• Shoulda Coulda Gone to Volta

    Date posted: March 7, 2014 Author: mauri
    Wilmer Wilson IV (CONNERSMITH., DC) restages his durational performance “From My Paper Bag Colored Heart for the Saturday” midday crowd

    Many art fairs do their best to put in a classy air. In my opinion, this should also involve making the viewing experience as direct and digestible as possible. Volta is the only fair that attempts to do this in limiting the number of artists each gallery is expected to hang in their given booth. The result avoids many of the traps other fairs fall into, like shamelessly catering to collectors by tightly hanging booth after booth with the work of every big art name the gallery can drum up. Want to see a Katz, a Morris, and a Murakami all on the same wall? Why? Isn’t that kind of aesthetic mash-up what the Internet is for?

    Volta rises above all this in allowing the work to shine, growing in importance by opening the viewer up to visual relationships from piece to piece. The organizers have created a viewing environment that feels professional without reverting to the typical big fair art sprawl. As spectators, we are able to see something of how a career is developing, rather than having to settle for a singular statement that offers one stanza in the developing poem that is an artist’s complete body of work.

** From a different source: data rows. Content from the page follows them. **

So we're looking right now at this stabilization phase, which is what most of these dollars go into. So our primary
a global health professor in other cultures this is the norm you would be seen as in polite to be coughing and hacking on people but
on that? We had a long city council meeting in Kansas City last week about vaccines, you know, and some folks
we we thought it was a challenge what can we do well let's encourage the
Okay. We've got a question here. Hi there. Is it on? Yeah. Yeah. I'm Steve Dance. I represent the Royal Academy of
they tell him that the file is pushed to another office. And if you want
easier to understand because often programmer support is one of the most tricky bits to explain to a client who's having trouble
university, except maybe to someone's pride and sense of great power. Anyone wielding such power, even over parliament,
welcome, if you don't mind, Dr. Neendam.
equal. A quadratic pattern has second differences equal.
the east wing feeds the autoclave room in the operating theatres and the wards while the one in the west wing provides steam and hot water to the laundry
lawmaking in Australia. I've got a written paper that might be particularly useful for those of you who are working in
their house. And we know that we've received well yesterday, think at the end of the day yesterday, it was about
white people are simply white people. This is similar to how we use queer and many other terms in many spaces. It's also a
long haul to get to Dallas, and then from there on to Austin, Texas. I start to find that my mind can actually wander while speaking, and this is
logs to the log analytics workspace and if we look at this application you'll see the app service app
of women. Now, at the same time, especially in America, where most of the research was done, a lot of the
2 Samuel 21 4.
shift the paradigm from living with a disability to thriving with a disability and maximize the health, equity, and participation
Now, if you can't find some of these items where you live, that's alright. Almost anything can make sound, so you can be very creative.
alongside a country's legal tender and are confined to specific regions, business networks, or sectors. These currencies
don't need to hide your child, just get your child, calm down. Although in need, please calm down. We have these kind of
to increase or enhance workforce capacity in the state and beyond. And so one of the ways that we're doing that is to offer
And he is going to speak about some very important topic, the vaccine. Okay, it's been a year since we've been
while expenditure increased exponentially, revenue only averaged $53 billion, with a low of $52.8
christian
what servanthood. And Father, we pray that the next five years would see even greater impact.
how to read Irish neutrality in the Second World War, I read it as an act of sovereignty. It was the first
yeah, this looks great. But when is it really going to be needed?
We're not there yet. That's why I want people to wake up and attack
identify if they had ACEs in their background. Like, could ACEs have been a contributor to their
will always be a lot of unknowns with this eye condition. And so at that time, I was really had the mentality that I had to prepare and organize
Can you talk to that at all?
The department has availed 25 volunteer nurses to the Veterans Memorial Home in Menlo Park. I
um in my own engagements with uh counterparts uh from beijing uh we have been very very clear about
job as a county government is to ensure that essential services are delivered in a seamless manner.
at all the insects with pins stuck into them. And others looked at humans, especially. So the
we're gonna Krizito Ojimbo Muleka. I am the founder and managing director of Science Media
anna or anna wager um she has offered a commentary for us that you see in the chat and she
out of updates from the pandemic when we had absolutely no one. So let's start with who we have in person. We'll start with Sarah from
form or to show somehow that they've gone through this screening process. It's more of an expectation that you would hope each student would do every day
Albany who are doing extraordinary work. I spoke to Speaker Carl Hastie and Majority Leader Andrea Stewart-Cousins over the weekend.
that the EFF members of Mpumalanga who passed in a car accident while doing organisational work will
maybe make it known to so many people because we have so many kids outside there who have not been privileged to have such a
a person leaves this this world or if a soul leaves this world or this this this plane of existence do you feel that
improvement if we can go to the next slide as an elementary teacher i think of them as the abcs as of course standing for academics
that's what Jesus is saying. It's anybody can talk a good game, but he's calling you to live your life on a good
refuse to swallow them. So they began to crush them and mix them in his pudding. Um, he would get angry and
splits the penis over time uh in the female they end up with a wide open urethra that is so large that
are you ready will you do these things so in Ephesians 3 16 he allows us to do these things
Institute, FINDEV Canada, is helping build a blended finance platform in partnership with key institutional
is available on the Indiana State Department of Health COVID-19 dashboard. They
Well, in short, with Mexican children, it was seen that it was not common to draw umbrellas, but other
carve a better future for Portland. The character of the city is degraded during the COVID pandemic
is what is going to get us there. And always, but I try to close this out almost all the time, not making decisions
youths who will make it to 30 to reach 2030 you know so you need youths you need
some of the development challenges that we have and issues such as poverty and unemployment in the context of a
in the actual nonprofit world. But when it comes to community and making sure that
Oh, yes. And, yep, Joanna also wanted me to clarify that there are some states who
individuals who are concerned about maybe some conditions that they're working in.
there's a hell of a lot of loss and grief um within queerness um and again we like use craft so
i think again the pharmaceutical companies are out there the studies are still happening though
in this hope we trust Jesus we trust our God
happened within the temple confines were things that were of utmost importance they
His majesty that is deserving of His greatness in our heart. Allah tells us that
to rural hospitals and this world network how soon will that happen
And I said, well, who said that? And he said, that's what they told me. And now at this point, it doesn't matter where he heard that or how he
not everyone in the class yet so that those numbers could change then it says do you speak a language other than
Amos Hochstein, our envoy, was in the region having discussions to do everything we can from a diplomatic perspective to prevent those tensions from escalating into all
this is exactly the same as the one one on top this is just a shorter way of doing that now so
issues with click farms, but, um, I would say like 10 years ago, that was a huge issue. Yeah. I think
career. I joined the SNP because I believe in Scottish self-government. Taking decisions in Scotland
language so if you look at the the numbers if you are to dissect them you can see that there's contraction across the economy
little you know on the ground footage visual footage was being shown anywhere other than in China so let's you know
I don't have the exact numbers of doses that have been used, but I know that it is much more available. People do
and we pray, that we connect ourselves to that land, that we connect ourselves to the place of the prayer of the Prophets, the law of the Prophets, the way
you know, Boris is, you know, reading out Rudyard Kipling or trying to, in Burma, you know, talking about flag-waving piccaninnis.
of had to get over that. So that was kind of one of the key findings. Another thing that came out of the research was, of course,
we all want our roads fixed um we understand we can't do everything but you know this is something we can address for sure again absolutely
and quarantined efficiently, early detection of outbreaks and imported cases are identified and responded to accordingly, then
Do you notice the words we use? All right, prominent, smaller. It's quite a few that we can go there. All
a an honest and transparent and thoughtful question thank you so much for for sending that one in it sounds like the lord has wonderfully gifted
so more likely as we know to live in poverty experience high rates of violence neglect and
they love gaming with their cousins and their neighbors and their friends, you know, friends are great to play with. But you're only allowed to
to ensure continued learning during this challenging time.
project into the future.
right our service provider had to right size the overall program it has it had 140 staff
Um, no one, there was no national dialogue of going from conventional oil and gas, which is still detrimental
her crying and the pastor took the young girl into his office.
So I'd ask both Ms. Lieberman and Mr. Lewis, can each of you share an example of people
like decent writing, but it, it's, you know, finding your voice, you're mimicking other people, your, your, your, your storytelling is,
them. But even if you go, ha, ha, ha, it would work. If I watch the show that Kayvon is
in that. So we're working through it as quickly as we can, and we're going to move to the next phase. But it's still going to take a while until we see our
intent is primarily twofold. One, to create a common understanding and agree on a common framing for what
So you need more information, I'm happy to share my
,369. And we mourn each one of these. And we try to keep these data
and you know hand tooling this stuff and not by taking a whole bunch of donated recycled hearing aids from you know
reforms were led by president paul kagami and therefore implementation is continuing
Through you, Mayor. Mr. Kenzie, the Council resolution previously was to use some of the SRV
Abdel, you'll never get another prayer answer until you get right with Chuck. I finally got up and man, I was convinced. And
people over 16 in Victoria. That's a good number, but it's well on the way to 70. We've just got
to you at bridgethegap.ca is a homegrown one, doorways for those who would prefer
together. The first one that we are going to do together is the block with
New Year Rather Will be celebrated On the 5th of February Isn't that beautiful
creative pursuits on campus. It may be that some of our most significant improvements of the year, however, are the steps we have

    As someone who doesn’t have any spare cash in my decidedly meager bank roll, collecting isn’t really an option. I think anyone else who is in this art game for the love is or has been in a similar situation. This leaves us to be attracted to fairs that are focused on giving something back to the viewer, like allowing one to see and compare the work with our impression of how it contributes to the larger conversation. Volta affords us this opportunity, and for this we can all be glad. The fair closes on Sunday, so get over there this weekend for a fair experience that won’t leave you with tired eyes and a mushy feeling brain.